Mike Tyson was formidable in the ring, a sweaty, one-man wrecking crew whose iron fists pumped like twin jackhammers. But after claiming the heavyweight crown, his fearsome reputation outside the ring began to eclipse his fame as a fighter. His first wife accused him of emotional abuse on a tabloid TV show as he sat by her side, jaws tightly set. Their acrimonious divorce played out in public. A few years later he was convicted of rape and imprisoned for three years. And that only seemed to make him angrier.
Documentary director James Toback's remarkable film, simply called Tyson, allows one of America's most controversial athletes to speak his mind. Formally, Toback is in league with Errol Morris for creatively structuring his material. Old television footage of Tyson's fights, the colors faded to deep russet, is integrated into long-running interviews with the boxer, some of them split into triple screens. At moments Tyson's voice is a little off from screen to screen, as if capturing what the one-time champ calls "the makeup of the mind... the madness... the chaos of the brain." Unlike the recent plague of amateur documentarians who insert themselves into the story, Toback is neither seen nor heard.

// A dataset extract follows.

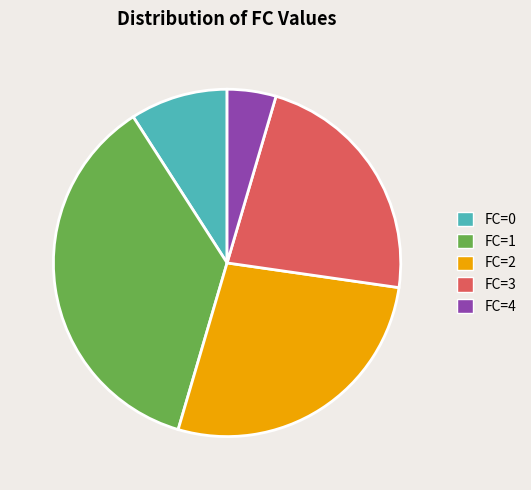

Does any single category account for the majority?

No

The focus is on the subject, his history and his own interpretation of its meaning.
In Tyson's remarkably articulate if feverish account, he was a sickly child who learned to fight in the streets of Brooklyn to survive. "I'm afraid of being physically humiliated again," he says in a wheezy voice, implying that the memory of being robbed at gunpoint in grade school is as indelible as the Maori warrior tattoos he commissioned for his face after his rape sentence. Lacking his father and surrounded by crime and poverty, he was in trouble with the law early and learned boxing in reform school. As a teenager the gruff but kindly impresario Cus D'Amato, a surrogate father who imposed a Zen-like discipline on the fighter, mentored him. Sadly, D'Amato died shortly before Tyson emerged as the rising star of professional boxing in the '80s. Perhaps, Tyson indicates, D'Amato's guiding influence might have curbed some of his anger, channeling it against the jaws of his competitors. The boxer readily admits to murderous instincts.
The one legitimate criticism of Toback could be that the director doesn't weigh Tyson's words against outside sources. The boxer accuses his showboat ex-manager, Don King, of robbing him blind, but no rebuttal is given. He calls the person who accused him of rape as "that wretched swine of a woman," denying the charges, but Toback never alludes to the evidence that convicted him. In the end it doesn't matter. The documentary is an artfully compelling look into the damaged life of its subject, not an exercise in news reporting. It presents Tyson's face to the world and allows the viewers to make of him what they will.